Достигнутое личным влиянием митрополита Макария, Сильвестра, Алексея Адашева ограничение произвола верховной власти Избранная Рада сразу же попыталась закрепить и расширить с помощью широкой программы внутренних реформ. Впервые в России была предпринята попытка ограничить традиционный произвол на всех уровнях всеобъемлющей законодательной системой: был создан новый Судебник, проведены реформы податного обложения, составлено новое уложение о службе, по которому каждый помещик или вотчинник равно должен был выставлять одного конного воина с каждых 150 десятин земли, на протяжении 50-х годов постепенно происходит отмена кормлений, с которыми были связаны многочисленные злоупотребления в годы малолетства Ивана IV, причем в характере этой реформы ясно видно стремление Избранной Рады к разделению властей, к расширению слоя лиц, принимающих участие в управлении государством, и к введению впервые в русской истории выборного начала. Ранее почти неограниченная, власть наместников и волостителей теперь, с одной стороны, подвергается все более жесткому надзору центральных бюрократических учреждений — приказов, а с другой, некоторые важнейшие функции прежних наместников — суд и сбор податей — передаются в руки местных выборных властей: в центре страны в ведение губных старост, которые выбирались по уездам из провинциальных детей боярских, были переданы судебные дела (душегубство и разбой), а земским «излюбленным головам» (в основном на Севере), выбираемым из посадского населения и черносошных крестьян, передавались и судебные дела, и сбор податей.

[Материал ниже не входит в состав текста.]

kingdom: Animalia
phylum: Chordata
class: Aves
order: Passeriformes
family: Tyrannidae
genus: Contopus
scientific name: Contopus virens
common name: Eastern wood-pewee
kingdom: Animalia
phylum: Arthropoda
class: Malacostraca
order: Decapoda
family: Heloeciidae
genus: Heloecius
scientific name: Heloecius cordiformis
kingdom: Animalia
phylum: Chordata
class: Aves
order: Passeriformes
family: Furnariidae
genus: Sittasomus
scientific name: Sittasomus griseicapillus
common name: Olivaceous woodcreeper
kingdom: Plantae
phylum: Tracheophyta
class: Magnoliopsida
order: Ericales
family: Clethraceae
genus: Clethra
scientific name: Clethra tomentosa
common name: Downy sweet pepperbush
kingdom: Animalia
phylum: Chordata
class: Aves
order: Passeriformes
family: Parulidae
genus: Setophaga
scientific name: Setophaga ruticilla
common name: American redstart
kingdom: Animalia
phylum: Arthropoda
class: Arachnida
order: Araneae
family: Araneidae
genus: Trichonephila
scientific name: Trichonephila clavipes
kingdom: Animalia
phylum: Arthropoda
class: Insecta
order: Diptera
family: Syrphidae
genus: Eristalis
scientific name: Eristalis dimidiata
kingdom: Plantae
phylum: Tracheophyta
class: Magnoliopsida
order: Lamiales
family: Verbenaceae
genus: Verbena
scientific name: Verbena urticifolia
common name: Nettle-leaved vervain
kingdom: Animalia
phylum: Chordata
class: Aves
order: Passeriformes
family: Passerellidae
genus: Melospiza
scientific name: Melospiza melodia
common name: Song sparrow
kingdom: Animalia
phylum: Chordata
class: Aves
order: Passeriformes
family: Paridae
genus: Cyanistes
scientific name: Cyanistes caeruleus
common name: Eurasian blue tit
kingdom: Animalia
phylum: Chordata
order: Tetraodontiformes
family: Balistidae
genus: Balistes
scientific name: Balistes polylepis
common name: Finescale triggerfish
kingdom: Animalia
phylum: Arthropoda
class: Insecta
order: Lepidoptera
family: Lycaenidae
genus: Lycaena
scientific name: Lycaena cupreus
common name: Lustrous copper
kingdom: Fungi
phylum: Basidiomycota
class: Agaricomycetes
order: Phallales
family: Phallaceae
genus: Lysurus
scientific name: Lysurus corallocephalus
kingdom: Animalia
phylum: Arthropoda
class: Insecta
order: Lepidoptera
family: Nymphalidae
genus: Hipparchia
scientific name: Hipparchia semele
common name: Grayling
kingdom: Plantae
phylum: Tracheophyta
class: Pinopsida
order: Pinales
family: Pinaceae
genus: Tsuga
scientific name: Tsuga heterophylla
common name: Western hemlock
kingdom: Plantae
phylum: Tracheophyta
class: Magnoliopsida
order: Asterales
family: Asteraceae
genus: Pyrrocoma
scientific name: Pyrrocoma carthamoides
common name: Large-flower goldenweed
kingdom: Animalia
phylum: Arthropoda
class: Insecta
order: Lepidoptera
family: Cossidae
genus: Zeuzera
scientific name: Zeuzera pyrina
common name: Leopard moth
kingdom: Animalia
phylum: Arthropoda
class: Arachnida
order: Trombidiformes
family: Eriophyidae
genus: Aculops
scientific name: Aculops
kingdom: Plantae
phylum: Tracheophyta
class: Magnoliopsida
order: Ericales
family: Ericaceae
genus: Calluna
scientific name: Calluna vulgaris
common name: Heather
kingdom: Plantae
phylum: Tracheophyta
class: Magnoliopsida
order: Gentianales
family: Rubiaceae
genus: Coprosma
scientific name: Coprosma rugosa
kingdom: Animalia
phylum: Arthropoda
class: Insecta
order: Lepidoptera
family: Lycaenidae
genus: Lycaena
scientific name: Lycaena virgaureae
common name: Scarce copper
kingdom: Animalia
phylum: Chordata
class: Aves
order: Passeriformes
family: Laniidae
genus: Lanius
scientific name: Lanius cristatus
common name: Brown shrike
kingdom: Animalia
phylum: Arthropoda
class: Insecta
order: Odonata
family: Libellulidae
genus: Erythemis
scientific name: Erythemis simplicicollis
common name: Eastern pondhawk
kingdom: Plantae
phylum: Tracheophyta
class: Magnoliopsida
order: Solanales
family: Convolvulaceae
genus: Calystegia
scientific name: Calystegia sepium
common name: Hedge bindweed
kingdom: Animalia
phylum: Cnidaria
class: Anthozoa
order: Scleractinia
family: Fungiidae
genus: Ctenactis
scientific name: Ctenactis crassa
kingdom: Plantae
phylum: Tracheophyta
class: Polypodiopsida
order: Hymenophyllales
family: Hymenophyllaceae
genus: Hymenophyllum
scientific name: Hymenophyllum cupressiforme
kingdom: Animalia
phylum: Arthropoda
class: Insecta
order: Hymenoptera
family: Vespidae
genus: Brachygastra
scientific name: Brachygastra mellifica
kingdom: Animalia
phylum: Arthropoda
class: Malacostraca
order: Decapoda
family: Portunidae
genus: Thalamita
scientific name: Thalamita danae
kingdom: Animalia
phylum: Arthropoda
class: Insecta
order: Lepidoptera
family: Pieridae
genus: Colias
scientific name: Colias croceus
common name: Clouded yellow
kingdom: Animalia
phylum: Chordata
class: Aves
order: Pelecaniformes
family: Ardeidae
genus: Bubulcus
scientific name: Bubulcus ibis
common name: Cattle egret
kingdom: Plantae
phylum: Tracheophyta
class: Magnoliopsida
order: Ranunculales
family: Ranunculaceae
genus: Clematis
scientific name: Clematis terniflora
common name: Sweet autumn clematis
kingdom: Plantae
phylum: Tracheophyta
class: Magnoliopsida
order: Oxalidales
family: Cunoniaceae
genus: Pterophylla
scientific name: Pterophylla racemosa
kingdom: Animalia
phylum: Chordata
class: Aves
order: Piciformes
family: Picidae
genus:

Косвенное ограничение верховной власти и ограничение вообще всякого произвола, идущие сразу по многим каналам («чин» царского двора, дополненный «Домостроем» и личным влиянием Сильвестра и митрополита Макария, местничество, в определенной степени регулирующее назначения на наместнические и воеводские места, возрастание роли приказов и дьяков, руководивших ими, создание развитого законодательства, первые элементы разделения и выборности властей (позднее, во времена опричнины, под ее удар по очереди попадут все, кто был так или иначе связан с попытками ограничения верховной власти — от бояр и княжат до дьяков, земских дворян и церковных иерархов), привели к быстрому усилению Русского государства. В 1552—1556 годах Россия добилась крупнейших в своей истории внешнеполитических успехов: были завоеваны Казанское и Астраханское ханства, наследники вековечного врага — Золотой Орды. Начавшаяся в 1558 году Ливонская война также принесла России быстрый успех — в течение первого года военных действий была завоевана половина Ливонии.